--- Extracted information Enclosed Below ---

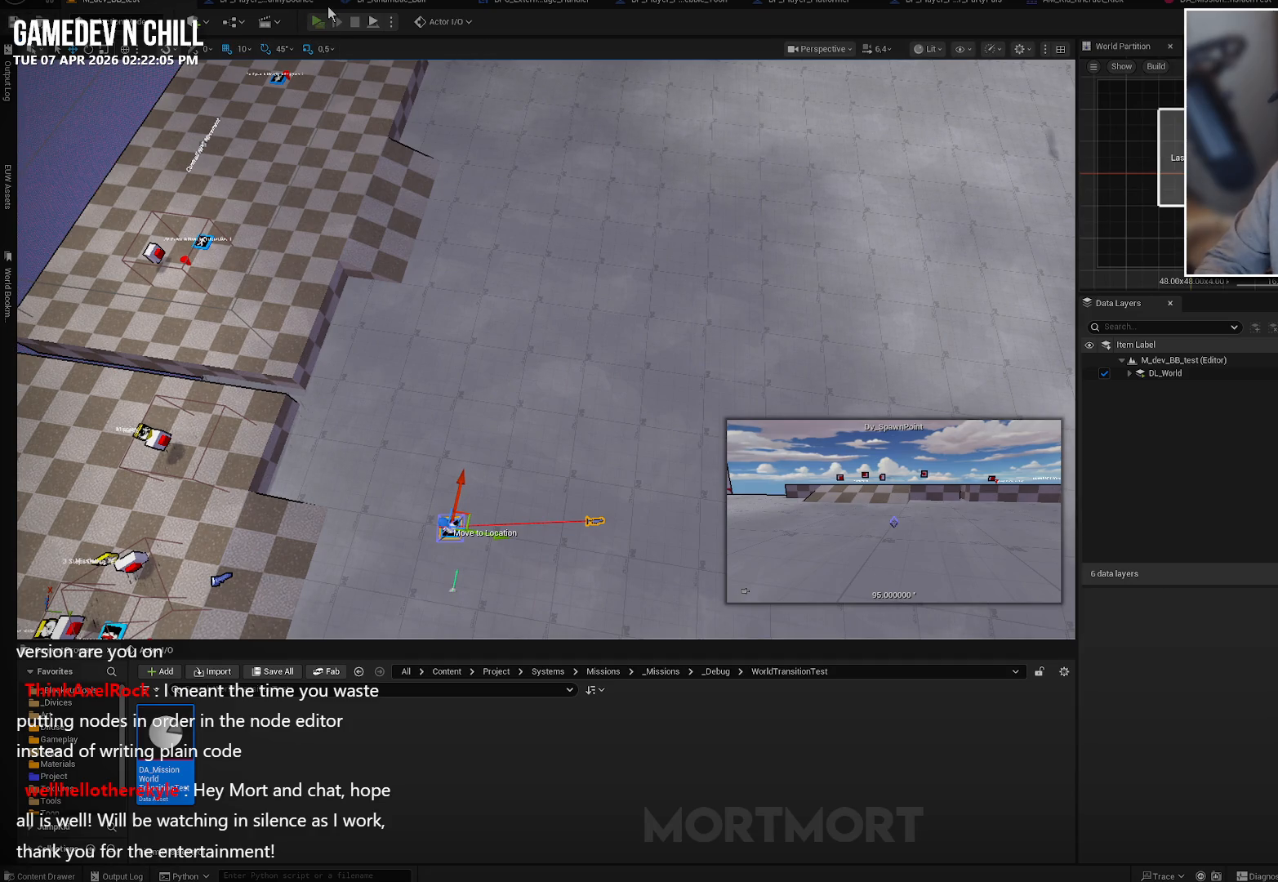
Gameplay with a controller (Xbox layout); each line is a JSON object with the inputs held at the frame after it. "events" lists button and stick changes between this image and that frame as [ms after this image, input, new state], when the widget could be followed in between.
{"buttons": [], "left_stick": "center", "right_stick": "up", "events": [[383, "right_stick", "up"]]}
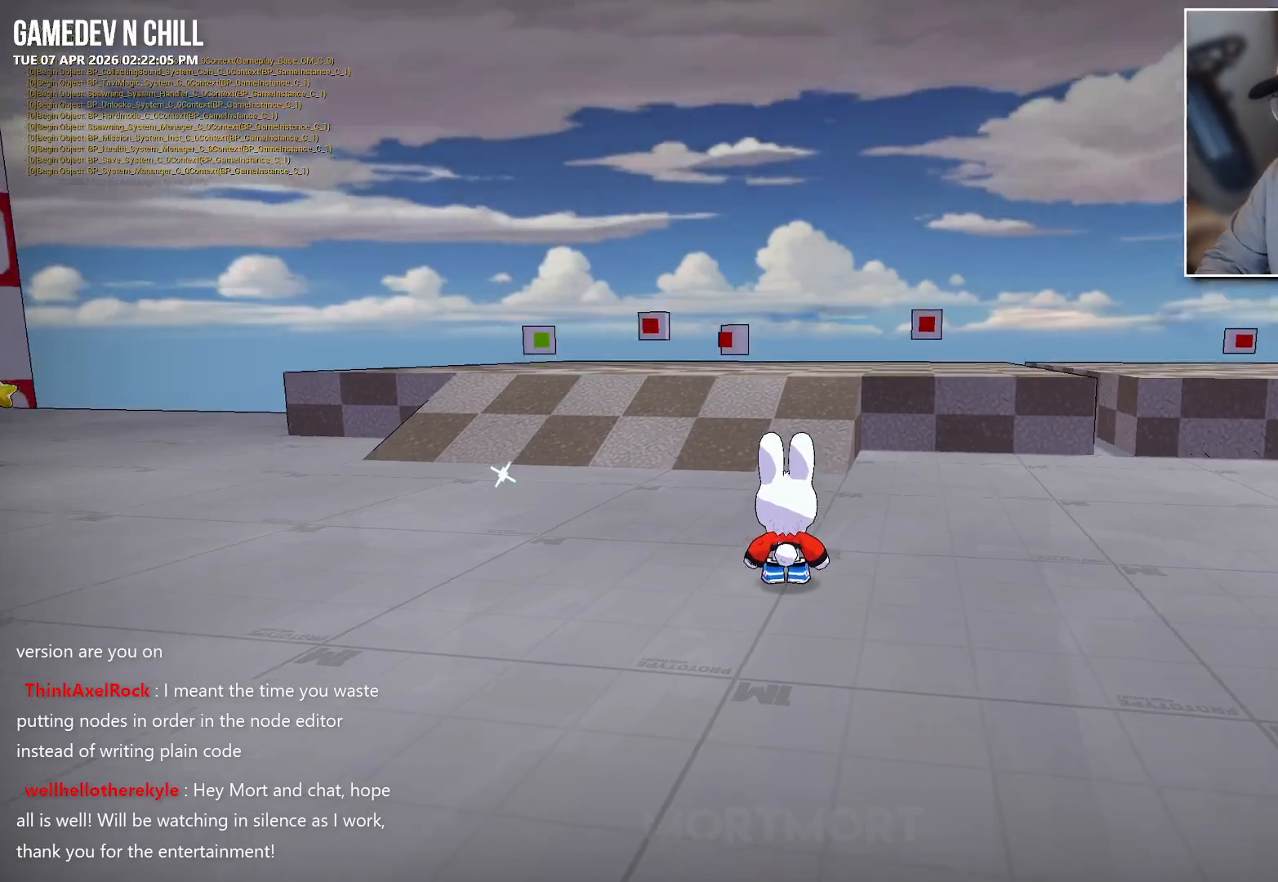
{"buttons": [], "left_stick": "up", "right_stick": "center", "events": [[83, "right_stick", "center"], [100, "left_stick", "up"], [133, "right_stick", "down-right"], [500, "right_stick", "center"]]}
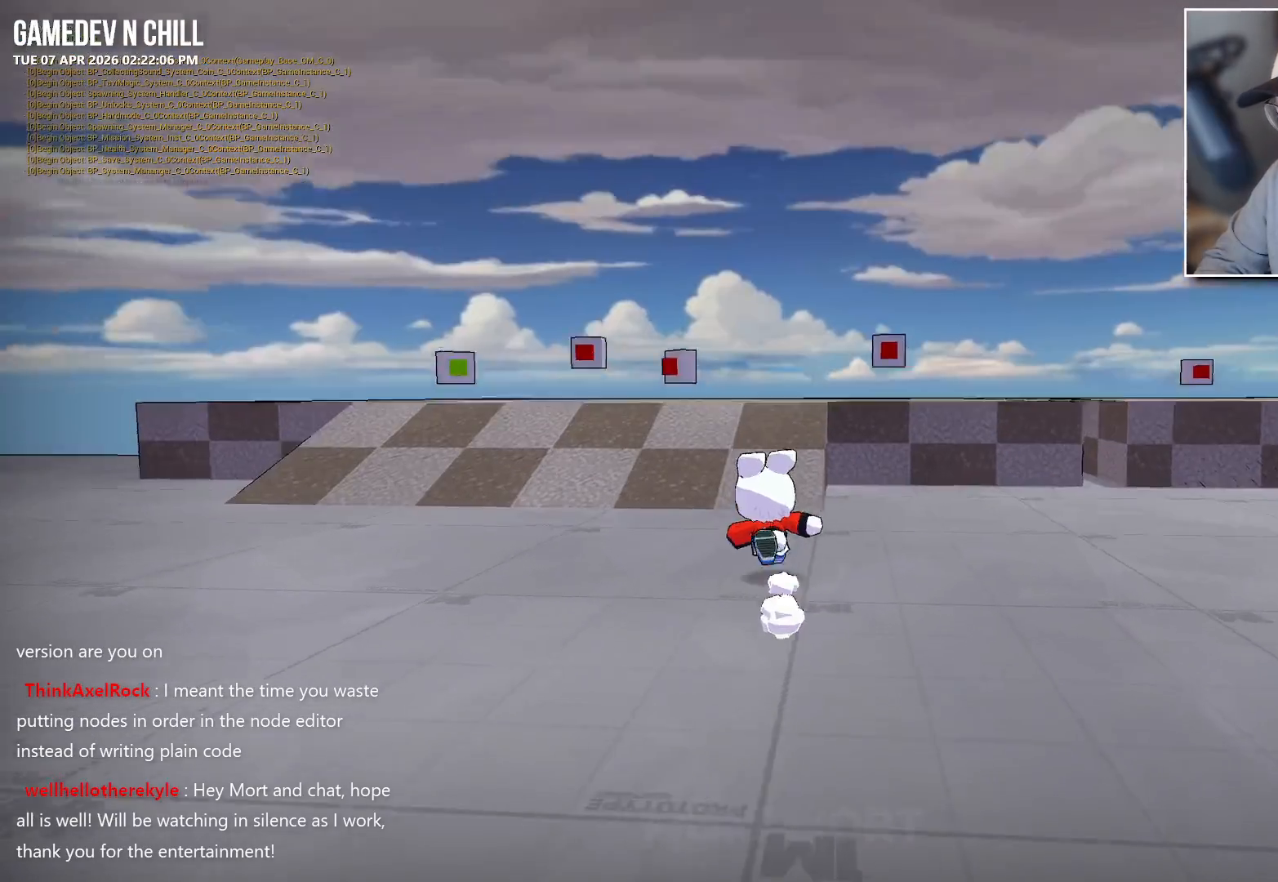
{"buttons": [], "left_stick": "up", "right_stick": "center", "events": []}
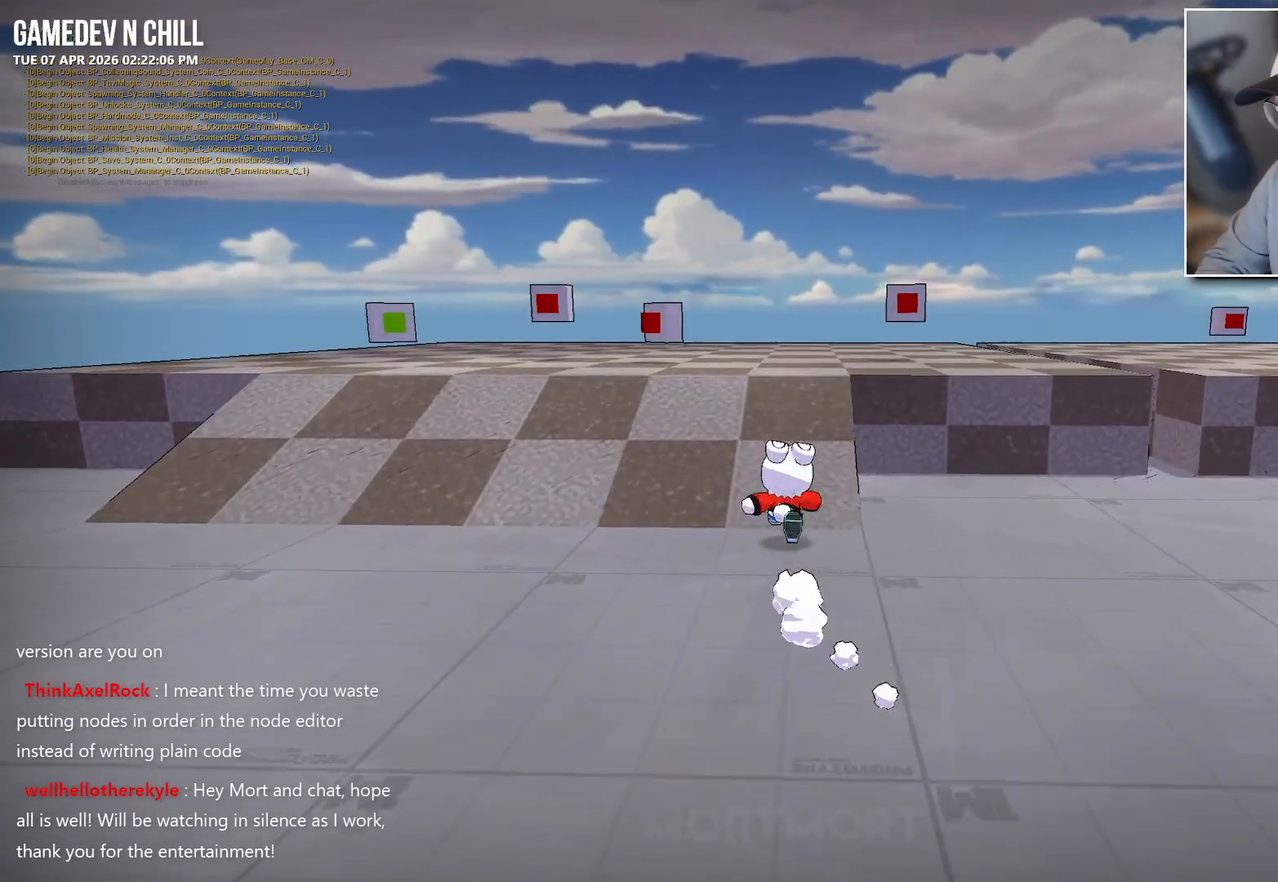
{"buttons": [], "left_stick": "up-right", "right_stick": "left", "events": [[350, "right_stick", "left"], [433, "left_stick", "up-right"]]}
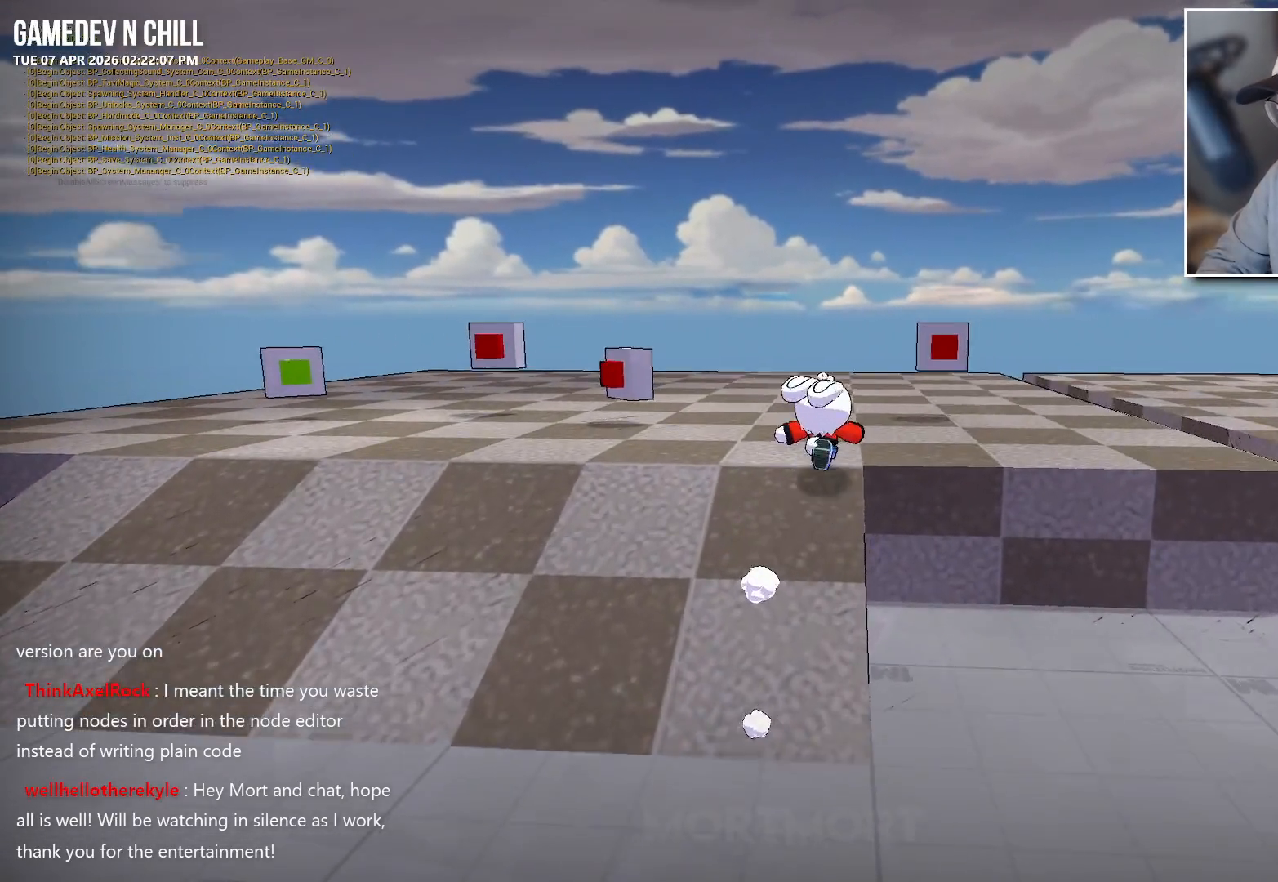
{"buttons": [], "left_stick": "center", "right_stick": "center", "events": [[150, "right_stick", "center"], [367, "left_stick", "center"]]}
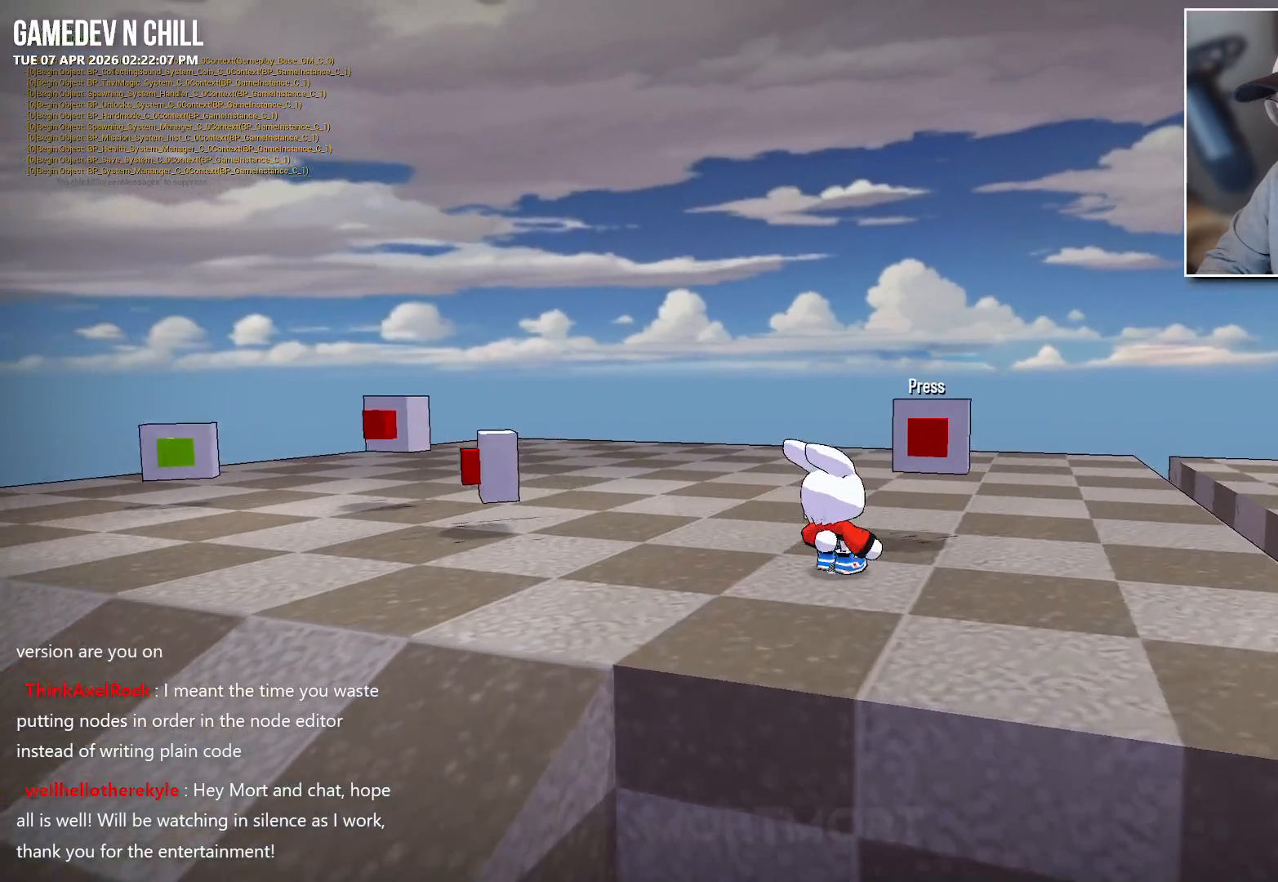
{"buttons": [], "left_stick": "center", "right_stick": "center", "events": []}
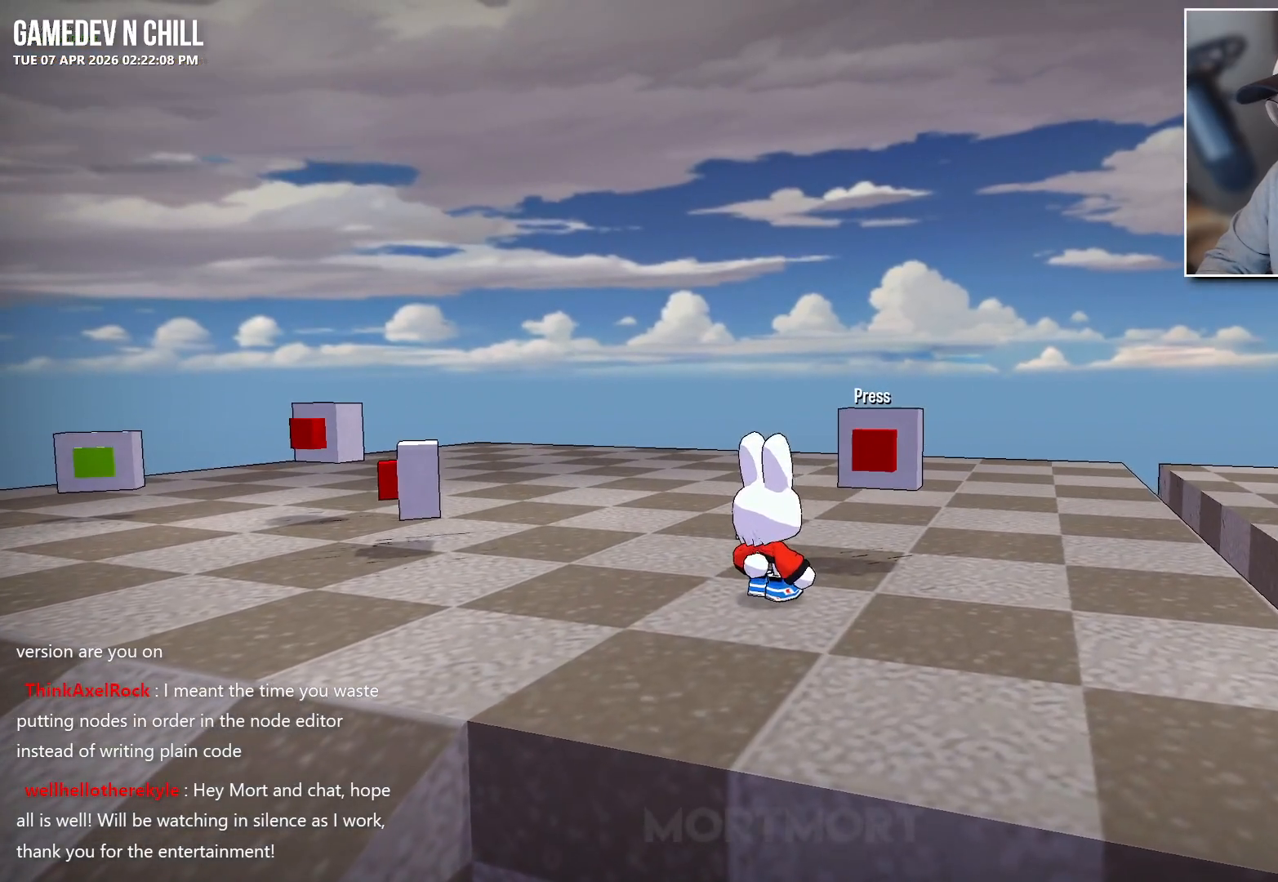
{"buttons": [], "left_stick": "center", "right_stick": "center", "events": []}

--- End of Enclosed Extracted information ---

Assignment: Copy out each line of the data exactly as it reads; skip the pictures.

Response area:
Gameplay with a controller (Xbox layout); each line is a JSON object with the inputs held at the frame after it. "events" lists button and stick changes between this image and that frame as [ms after this image, input, new state], when the widget could be followed in between.
{"buttons": [], "left_stick": "center", "right_stick": "up", "events": [[383, "right_stick", "up"]]}
{"buttons": [], "left_stick": "up", "right_stick": "center", "events": [[83, "right_stick", "center"], [100, "left_stick", "up"], [133, "right_stick", "down-right"], [500, "right_stick", "center"]]}
{"buttons": [], "left_stick": "up", "right_stick": "center", "events": []}
{"buttons": [], "left_stick": "up-right", "right_stick": "left", "events": [[350, "right_stick", "left"], [433, "left_stick", "up-right"]]}
{"buttons": [], "left_stick": "center", "right_stick": "center", "events": [[150, "right_stick", "center"], [367, "left_stick", "center"]]}
{"buttons": [], "left_stick": "center", "right_stick": "center", "events": []}
{"buttons": [], "left_stick": "center", "right_stick": "center", "events": []}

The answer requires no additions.